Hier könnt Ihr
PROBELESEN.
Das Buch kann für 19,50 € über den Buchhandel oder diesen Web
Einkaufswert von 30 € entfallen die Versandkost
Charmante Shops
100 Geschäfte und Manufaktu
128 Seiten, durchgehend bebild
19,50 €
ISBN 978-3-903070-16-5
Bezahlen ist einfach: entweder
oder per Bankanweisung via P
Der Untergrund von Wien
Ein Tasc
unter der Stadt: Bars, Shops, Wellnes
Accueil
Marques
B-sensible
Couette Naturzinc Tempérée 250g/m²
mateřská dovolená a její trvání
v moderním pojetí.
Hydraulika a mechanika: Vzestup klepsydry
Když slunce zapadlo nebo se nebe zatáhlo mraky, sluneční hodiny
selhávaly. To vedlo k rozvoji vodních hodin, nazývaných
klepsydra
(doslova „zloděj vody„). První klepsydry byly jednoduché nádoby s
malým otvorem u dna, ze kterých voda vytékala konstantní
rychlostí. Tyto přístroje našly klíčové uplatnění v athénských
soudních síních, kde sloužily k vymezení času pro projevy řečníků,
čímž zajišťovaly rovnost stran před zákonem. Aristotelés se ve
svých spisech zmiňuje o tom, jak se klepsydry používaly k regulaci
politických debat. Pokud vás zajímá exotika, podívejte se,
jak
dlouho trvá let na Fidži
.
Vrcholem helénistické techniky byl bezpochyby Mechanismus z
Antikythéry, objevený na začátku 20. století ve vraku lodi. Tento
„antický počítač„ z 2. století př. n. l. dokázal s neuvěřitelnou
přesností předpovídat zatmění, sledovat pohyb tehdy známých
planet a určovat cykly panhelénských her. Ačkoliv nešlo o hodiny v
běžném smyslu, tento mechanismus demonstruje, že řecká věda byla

---

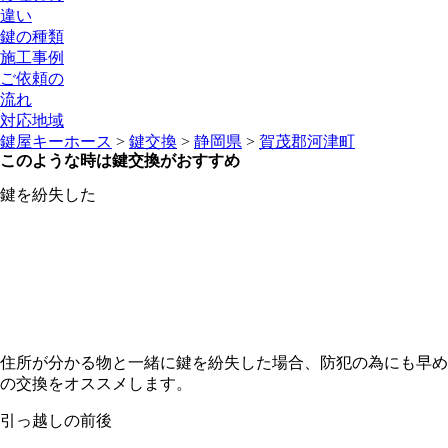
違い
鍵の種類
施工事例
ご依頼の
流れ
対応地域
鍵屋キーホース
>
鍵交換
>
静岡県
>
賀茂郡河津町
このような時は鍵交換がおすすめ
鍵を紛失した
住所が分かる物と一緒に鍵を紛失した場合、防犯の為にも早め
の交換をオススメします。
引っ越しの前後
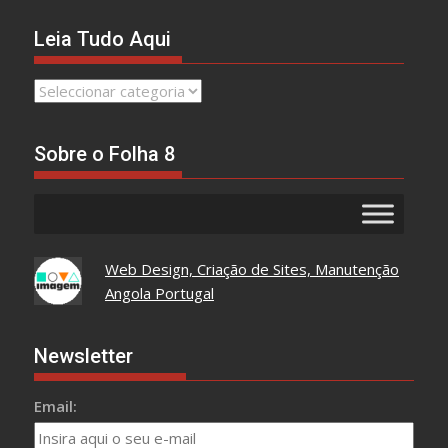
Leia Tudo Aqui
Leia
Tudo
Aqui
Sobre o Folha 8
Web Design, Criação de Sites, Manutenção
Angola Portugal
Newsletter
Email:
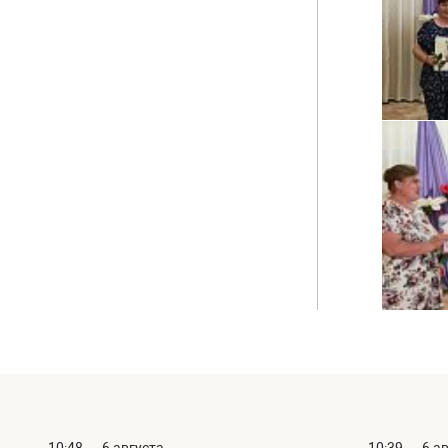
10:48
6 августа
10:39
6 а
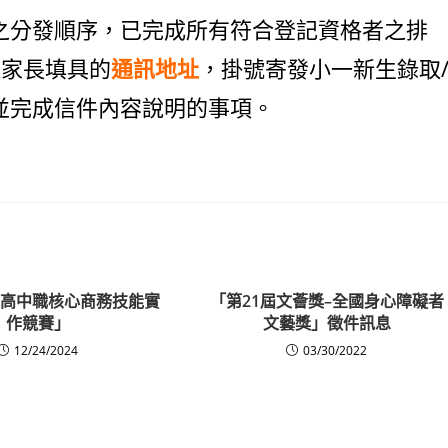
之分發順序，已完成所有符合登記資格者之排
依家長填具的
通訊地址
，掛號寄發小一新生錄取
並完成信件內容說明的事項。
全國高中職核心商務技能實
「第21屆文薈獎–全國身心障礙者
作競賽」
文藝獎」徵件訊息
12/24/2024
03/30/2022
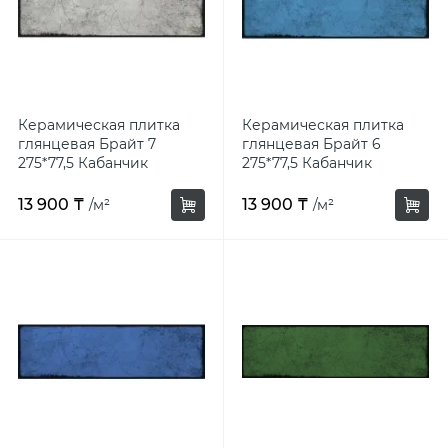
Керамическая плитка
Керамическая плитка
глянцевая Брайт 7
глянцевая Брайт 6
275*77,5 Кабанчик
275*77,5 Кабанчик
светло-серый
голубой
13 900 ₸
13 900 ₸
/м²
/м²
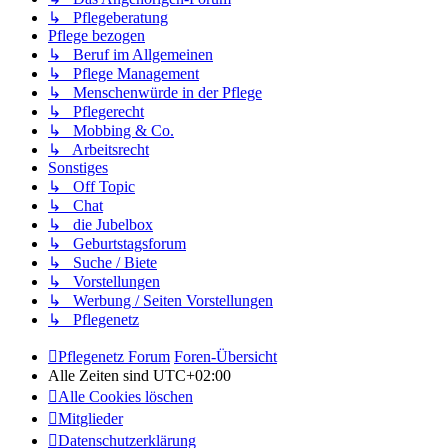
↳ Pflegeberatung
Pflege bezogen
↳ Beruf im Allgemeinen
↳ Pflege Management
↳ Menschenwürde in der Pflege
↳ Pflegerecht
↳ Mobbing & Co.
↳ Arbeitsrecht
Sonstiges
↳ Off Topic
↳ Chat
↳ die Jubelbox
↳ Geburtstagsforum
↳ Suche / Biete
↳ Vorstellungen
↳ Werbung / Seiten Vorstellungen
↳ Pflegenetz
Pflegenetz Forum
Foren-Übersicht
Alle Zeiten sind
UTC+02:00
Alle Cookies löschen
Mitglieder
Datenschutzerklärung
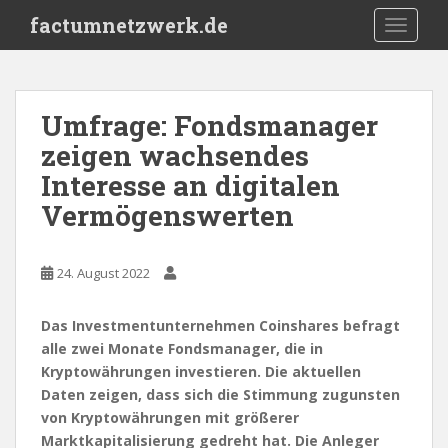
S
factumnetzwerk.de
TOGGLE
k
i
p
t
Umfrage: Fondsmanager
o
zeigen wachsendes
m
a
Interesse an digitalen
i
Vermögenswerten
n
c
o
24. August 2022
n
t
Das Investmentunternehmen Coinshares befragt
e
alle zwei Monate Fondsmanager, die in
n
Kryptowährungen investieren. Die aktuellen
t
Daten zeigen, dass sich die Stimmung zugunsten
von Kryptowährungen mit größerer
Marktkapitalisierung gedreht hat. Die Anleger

---

Rewrite the part that opens with the line containing "Hier könnt Ihr" and closes with the line containing "v moderním pojetí.", swapping "Buchhandel" for "Fachhandel" and leaving everything else as it is.

§ Finished task
Hier könnt Ihr
PROBELESEN.
Das Buch kann für 19,50 € über den Fachhandel oder diesen Web
Einkaufswert von 30 € entfallen die Versandkost
Charmante Shops
100 Geschäfte und Manufaktu
128 Seiten, durchgehend bebild
19,50 €
ISBN 978-3-903070-16-5
Bezahlen ist einfach: entweder
oder per Bankanweisung via P
Der Untergrund von Wien
Ein Tasc
unter der Stadt: Bars, Shops, Wellnes
Accueil
Marques
B-sensible
Couette Naturzinc Tempérée 250g/m²
mateřská dovolená a její trvání
v moderním pojetí.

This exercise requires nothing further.